Prompt
Using the records below, give again exactly the lines from the line that contains "Link to publication" through the line that contains "General rights", both ends included, and only those.

*** Begin section ***

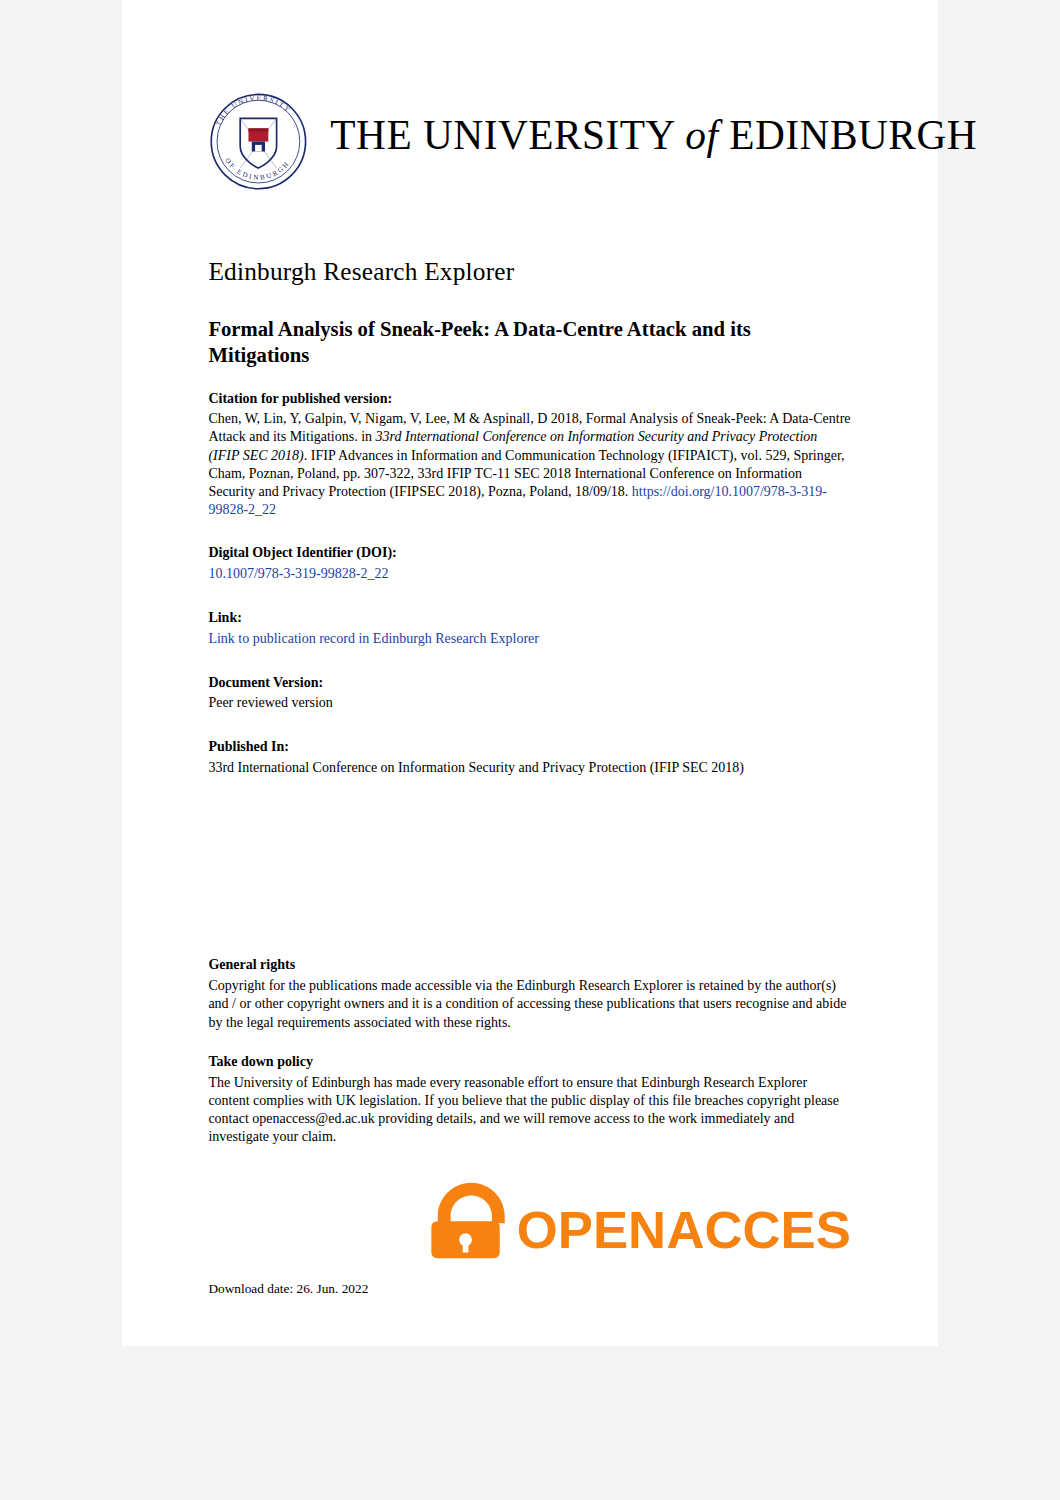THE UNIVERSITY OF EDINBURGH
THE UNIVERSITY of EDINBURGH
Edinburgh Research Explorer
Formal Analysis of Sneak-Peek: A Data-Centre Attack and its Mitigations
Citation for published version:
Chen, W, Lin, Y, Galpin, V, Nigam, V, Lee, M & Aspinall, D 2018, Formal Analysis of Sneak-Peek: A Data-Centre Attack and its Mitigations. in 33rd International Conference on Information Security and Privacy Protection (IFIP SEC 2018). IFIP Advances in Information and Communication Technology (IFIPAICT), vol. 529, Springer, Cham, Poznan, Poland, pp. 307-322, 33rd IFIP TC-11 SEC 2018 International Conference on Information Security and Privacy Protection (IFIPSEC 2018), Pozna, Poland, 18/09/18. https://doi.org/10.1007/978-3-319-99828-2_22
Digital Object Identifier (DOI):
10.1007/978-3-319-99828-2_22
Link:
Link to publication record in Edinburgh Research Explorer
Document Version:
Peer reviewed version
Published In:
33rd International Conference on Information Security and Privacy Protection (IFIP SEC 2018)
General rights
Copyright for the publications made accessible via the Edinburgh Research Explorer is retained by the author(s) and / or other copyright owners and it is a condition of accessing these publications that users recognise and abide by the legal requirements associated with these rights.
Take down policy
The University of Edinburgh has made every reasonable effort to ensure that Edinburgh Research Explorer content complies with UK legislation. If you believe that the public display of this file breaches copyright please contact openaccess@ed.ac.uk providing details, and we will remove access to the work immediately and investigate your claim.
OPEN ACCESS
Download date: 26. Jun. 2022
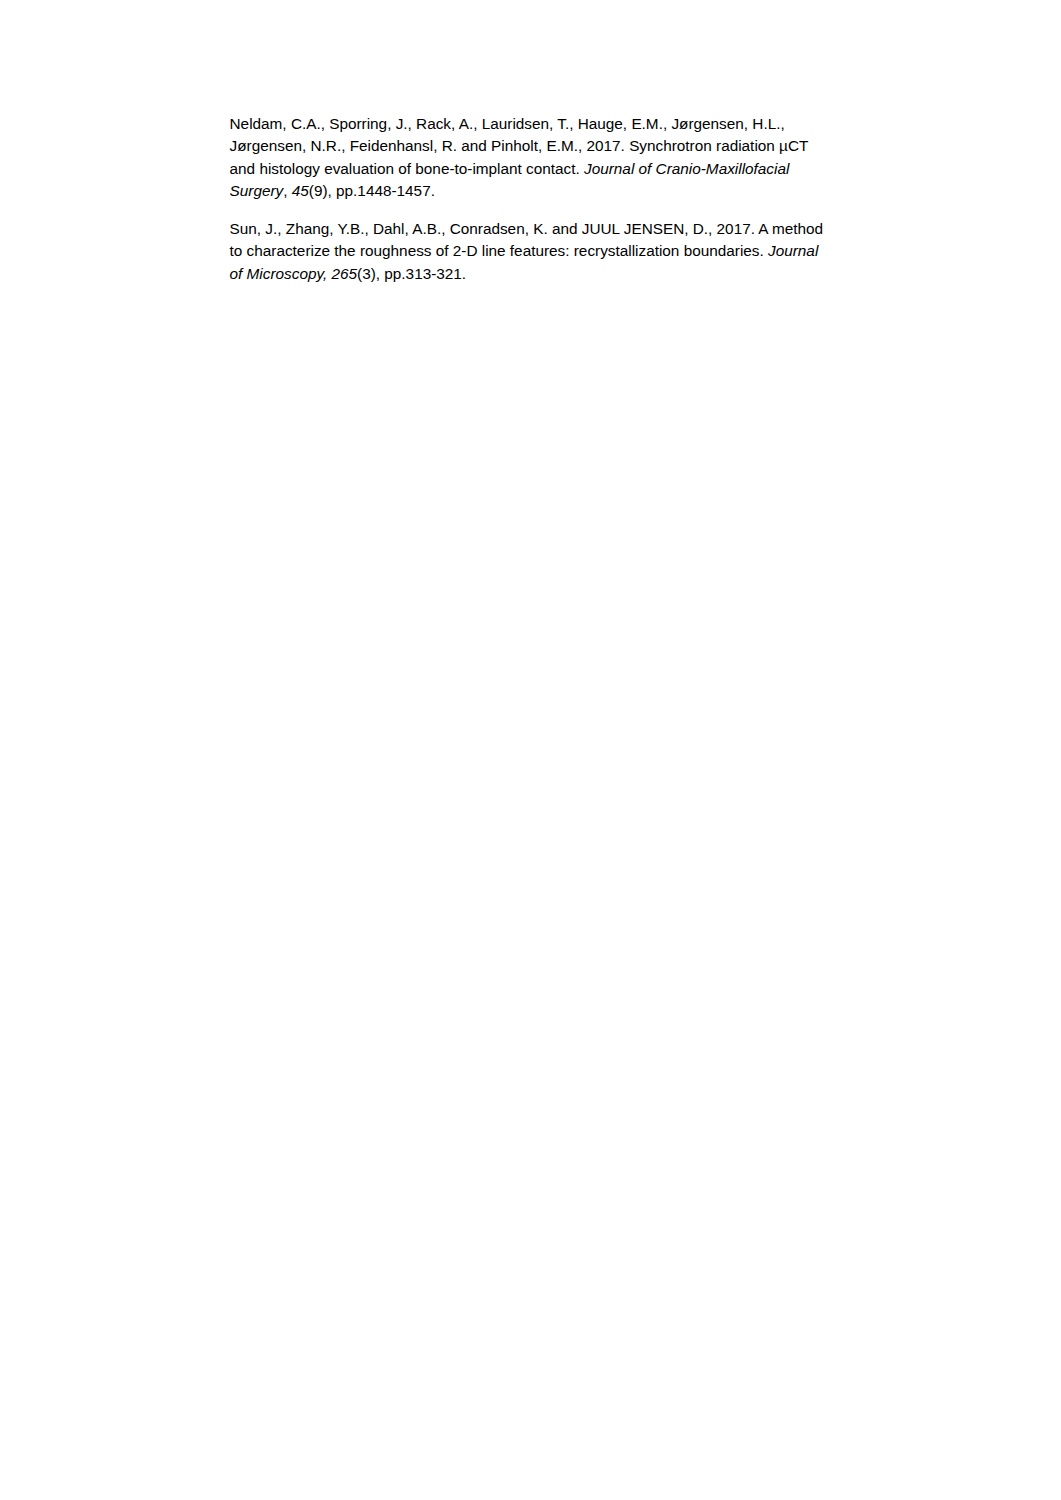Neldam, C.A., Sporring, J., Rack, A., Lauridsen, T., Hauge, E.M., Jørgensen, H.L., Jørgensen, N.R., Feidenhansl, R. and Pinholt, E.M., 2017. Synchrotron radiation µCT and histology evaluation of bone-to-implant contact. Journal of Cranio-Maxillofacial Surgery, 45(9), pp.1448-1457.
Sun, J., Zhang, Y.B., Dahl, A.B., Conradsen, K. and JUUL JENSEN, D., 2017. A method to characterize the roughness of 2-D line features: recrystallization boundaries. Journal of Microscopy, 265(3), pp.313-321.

*** End section ***
*** Begin section ***

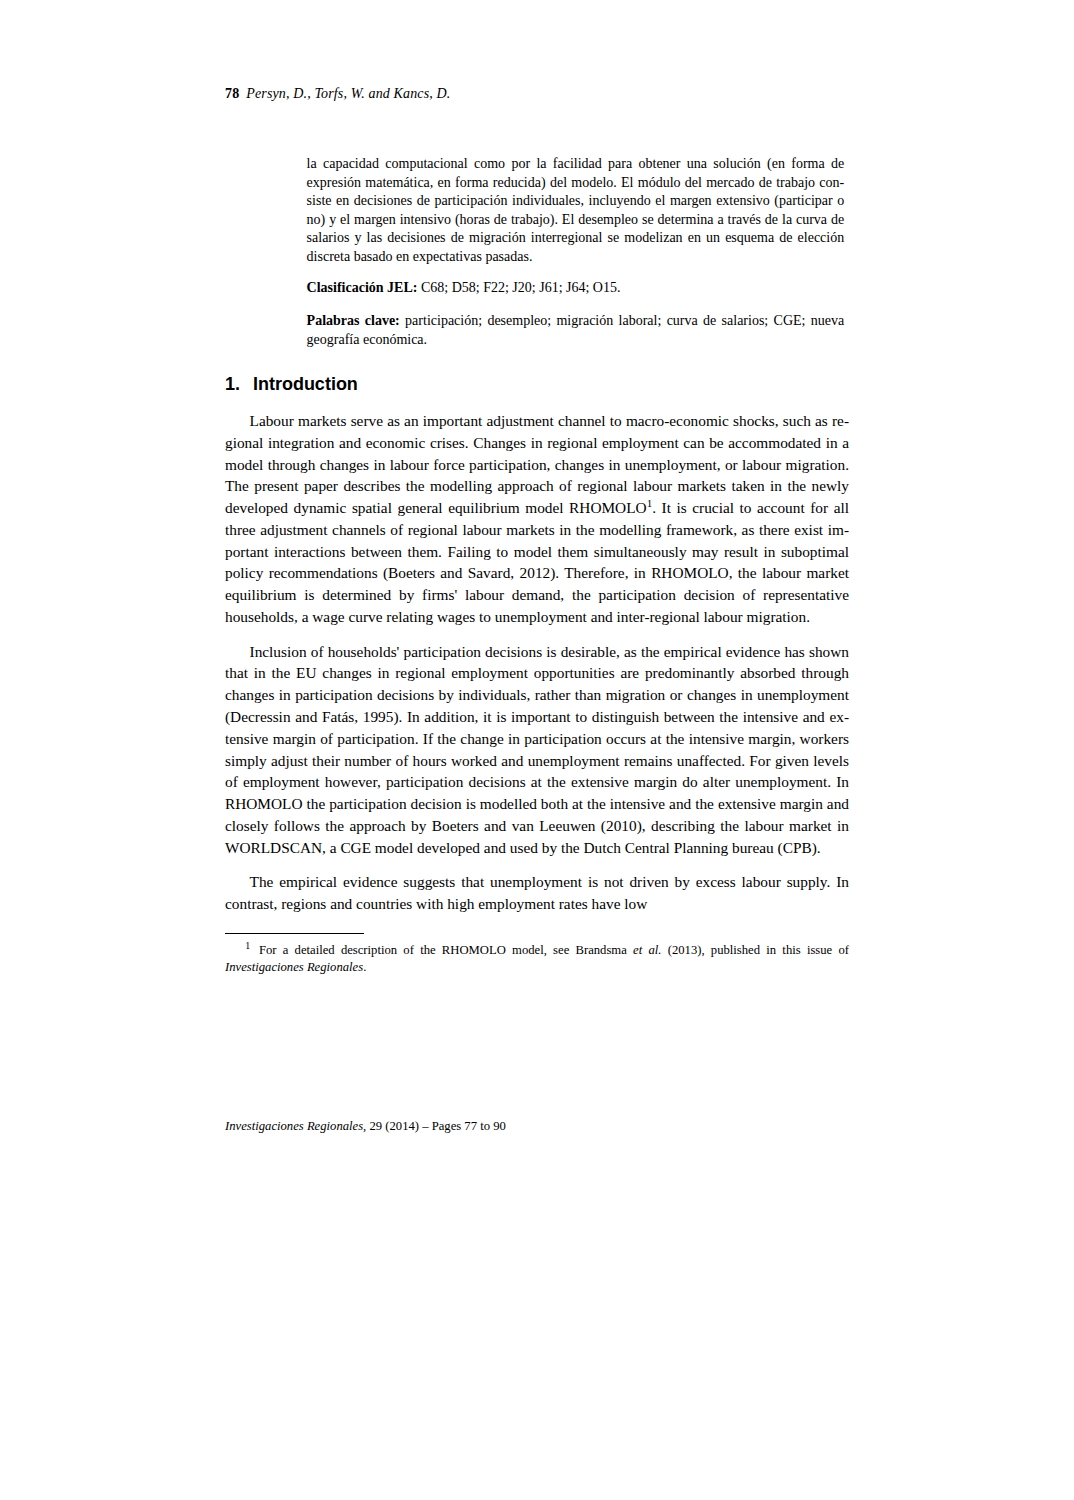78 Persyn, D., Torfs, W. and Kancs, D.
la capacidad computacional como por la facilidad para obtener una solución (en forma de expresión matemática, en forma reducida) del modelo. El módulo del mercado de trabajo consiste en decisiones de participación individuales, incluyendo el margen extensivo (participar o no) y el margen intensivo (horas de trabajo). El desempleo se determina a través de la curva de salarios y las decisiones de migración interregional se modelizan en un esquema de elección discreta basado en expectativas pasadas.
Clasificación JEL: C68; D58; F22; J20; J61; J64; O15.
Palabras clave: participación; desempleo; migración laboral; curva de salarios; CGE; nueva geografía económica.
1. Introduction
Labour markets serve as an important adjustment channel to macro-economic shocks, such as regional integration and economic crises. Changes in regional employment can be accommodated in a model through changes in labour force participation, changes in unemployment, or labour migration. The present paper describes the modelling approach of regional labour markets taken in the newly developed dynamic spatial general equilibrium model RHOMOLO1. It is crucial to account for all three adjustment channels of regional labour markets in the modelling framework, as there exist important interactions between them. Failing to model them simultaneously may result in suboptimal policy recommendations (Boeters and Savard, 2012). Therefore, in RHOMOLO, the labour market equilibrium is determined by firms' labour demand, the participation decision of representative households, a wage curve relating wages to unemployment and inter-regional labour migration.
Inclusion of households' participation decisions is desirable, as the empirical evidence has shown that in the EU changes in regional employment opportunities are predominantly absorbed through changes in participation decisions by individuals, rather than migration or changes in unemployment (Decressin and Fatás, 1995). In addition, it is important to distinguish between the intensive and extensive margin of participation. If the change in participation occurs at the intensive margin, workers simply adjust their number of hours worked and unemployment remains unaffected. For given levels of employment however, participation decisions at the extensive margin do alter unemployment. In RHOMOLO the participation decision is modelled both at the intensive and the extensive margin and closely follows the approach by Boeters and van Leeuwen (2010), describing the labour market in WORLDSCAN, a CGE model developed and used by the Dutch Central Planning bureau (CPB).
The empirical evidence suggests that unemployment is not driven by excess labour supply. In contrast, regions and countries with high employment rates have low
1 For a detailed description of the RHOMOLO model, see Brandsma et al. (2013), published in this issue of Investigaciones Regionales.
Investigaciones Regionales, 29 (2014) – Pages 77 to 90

*** End section ***

Reply
Link to publication record in Edinburgh Research Explorer
Document Version:
Peer reviewed version
Published In:
33rd International Conference on Information Security and Privacy Protection (IFIP SEC 2018)
General rights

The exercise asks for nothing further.